From the line that contains "- saucer [161,729,224,755]" to the end of the entries, write out every line exactly, including both ends, and nothing more.

[[ Given information, beginning ]]

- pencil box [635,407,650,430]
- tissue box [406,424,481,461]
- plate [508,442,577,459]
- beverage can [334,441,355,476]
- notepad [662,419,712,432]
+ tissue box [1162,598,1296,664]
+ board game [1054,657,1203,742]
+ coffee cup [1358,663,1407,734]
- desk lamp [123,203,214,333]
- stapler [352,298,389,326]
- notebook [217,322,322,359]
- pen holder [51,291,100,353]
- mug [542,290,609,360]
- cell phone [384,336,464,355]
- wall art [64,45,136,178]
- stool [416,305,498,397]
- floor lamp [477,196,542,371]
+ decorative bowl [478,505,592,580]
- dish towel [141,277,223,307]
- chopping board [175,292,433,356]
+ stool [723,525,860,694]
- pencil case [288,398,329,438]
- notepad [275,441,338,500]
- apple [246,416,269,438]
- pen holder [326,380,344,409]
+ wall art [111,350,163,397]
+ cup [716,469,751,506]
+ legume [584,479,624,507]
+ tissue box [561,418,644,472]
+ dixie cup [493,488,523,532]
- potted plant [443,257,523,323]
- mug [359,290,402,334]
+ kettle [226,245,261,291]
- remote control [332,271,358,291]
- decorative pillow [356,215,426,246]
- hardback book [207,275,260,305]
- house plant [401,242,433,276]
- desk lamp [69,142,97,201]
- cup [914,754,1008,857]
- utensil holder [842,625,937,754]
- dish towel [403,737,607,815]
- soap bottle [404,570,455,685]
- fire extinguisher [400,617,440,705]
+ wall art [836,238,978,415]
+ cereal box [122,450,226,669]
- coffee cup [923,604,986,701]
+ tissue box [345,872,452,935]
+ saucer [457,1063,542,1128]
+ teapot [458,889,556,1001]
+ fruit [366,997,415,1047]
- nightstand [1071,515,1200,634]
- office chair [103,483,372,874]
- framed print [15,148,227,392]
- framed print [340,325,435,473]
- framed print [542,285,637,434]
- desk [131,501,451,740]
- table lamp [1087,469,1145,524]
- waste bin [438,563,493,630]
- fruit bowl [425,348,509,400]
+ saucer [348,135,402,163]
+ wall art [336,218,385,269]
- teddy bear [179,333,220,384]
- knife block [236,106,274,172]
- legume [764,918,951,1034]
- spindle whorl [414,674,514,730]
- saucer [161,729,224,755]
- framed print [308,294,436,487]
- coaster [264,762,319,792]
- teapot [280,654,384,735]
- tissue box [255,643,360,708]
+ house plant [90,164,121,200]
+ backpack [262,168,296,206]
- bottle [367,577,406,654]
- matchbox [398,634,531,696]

[[ Given information, end ]]

- **Solved exercise**
- saucer [161,729,224,755]
- framed print [308,294,436,487]
- coaster [264,762,319,792]
- teapot [280,654,384,735]
- tissue box [255,643,360,708]
+ house plant [90,164,121,200]
+ backpack [262,168,296,206]
- bottle [367,577,406,654]
- matchbox [398,634,531,696]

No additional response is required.